WHAT THE TASK ASKS | Narrow the data below down to the lines containing "FailT".

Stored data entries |
-*-*-
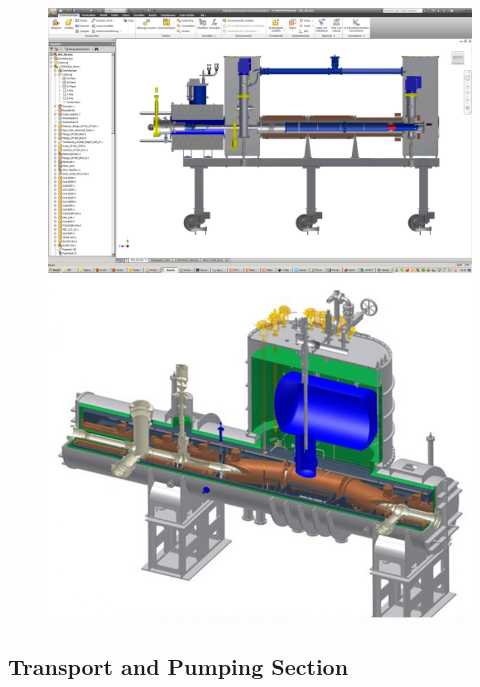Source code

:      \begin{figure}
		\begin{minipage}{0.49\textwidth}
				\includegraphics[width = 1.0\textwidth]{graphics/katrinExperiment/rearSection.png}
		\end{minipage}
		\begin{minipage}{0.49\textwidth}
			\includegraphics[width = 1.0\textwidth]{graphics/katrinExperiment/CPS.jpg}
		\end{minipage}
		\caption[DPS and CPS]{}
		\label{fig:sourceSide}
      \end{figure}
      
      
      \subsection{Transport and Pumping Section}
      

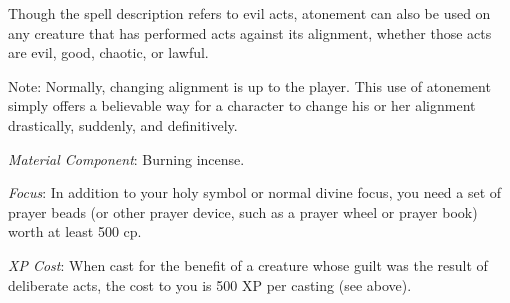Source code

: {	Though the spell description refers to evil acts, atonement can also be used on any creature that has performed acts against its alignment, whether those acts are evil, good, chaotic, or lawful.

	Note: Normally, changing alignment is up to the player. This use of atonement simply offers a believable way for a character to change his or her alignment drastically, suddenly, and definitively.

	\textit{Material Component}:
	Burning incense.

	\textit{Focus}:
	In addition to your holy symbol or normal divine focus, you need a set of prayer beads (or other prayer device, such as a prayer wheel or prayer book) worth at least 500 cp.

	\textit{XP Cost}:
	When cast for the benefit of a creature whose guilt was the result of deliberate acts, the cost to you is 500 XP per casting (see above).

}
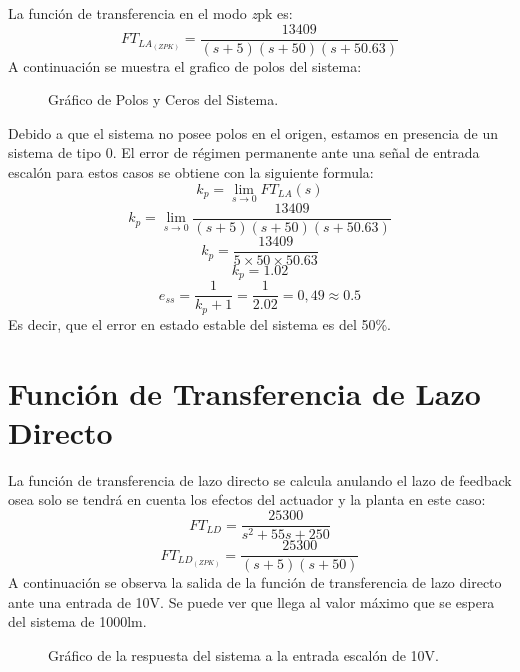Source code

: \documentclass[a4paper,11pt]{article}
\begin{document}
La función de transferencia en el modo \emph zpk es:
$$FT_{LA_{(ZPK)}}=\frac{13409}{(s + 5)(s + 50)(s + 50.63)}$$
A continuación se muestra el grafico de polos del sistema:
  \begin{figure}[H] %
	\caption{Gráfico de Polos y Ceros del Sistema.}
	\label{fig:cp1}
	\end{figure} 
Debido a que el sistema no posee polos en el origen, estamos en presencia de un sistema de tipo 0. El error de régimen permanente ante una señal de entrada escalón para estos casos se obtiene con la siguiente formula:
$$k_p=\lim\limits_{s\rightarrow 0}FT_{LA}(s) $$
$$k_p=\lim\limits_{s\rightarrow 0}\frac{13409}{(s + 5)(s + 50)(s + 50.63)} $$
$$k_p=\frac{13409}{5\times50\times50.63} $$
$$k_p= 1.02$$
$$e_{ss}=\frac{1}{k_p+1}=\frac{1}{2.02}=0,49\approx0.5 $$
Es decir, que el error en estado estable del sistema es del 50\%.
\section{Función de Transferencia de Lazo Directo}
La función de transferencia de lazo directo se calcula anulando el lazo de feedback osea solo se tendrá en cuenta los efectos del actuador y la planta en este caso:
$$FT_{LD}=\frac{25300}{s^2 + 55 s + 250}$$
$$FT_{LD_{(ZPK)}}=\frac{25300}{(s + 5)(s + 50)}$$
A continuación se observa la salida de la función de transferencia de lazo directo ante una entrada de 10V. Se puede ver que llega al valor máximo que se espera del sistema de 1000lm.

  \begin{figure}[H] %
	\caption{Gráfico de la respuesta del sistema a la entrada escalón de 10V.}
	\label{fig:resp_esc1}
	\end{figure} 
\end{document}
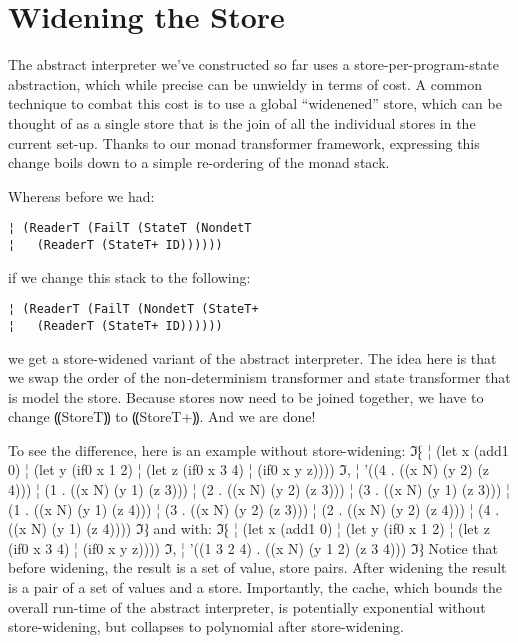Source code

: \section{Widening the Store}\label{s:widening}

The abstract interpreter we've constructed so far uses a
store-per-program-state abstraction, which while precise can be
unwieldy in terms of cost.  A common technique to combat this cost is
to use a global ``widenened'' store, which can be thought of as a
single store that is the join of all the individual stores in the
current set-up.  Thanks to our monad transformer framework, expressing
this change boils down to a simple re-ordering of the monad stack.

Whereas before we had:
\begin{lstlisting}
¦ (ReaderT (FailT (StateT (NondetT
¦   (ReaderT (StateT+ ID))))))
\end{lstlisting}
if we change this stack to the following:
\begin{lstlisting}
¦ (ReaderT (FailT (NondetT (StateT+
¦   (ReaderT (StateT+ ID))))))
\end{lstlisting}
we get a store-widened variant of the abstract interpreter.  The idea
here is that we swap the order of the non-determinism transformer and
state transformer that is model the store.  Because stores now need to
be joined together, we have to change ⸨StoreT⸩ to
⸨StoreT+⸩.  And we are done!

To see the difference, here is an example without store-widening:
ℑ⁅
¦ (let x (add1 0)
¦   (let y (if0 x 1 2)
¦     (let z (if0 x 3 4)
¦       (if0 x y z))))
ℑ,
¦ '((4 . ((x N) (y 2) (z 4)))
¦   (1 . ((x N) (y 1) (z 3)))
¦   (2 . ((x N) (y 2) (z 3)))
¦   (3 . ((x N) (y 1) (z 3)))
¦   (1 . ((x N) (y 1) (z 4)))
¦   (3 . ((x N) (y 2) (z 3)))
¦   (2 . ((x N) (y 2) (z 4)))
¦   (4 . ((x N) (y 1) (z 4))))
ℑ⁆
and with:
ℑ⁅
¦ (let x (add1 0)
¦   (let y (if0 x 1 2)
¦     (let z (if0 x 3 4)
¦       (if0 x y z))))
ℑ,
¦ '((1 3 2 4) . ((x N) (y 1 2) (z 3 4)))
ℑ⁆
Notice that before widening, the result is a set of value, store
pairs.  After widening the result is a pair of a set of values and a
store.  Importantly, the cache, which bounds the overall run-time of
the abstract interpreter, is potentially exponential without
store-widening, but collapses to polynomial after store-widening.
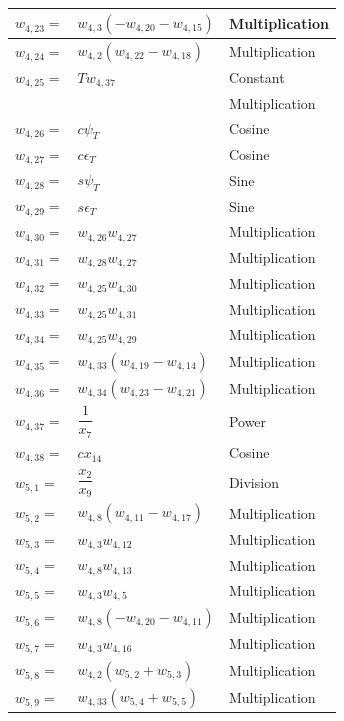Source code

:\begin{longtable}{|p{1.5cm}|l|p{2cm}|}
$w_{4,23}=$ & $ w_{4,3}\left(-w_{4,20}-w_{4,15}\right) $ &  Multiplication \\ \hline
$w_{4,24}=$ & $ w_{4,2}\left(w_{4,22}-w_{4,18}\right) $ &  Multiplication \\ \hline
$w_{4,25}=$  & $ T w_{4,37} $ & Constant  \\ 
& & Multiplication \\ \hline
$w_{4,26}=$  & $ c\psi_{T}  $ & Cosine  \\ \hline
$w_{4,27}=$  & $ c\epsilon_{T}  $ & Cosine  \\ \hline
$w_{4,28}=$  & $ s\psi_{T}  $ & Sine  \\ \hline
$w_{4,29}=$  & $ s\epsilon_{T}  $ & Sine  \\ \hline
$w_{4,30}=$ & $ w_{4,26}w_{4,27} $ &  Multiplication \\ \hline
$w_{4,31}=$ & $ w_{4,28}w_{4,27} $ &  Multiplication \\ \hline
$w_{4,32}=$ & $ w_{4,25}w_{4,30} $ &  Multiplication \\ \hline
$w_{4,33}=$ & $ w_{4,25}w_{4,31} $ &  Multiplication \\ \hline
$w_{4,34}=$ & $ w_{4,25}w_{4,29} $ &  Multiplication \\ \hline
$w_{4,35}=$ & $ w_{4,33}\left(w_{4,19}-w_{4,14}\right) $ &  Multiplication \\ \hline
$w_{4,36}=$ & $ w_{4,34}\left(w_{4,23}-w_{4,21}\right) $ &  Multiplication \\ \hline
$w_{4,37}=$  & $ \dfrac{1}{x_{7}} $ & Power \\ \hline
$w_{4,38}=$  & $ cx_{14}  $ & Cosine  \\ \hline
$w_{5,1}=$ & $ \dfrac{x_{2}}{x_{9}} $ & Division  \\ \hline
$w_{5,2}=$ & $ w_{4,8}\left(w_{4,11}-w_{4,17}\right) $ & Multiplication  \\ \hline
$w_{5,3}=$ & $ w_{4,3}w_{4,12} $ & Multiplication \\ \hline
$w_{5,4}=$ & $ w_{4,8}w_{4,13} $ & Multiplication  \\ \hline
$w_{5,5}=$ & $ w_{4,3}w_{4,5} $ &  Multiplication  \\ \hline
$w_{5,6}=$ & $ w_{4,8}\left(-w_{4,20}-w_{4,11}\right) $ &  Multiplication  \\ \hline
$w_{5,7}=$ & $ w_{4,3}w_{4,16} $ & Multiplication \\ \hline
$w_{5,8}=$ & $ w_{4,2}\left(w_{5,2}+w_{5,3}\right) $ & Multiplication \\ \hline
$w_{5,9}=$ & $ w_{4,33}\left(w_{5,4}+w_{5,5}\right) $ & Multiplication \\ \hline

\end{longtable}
-*-*-
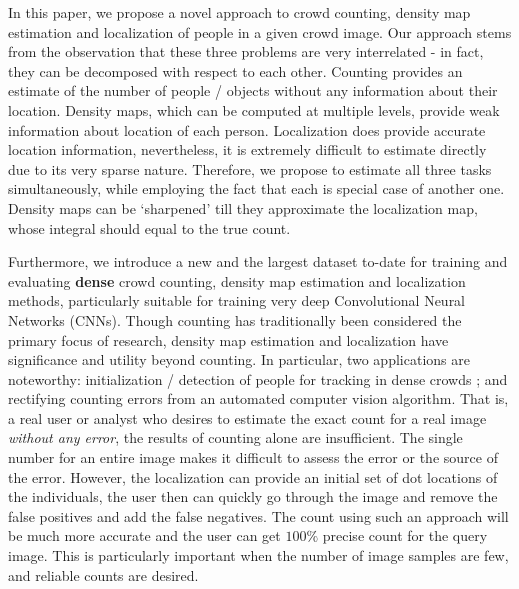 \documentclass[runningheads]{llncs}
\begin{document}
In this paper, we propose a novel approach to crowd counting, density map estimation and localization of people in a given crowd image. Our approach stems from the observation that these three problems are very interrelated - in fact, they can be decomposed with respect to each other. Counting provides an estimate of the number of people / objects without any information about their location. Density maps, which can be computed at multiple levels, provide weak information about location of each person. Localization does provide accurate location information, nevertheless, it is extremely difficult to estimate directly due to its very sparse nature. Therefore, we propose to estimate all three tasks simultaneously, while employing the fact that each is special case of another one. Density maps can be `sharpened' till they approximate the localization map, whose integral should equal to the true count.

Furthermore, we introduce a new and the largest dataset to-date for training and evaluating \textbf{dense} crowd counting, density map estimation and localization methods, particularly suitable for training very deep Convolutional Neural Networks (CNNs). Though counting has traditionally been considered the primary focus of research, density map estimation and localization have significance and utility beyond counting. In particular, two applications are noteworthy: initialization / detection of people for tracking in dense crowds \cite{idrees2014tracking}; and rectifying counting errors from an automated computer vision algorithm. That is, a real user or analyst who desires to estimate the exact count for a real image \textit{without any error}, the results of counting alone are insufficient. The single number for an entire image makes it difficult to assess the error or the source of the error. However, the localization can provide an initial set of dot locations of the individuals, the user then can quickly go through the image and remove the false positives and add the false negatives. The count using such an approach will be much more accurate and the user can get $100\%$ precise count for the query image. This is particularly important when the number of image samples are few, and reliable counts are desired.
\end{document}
-*-*-
WRITTEN REPLY |
¦ (ReaderT (FailT (StateT (NondetT
¦ (ReaderT (FailT (NondetT (StateT+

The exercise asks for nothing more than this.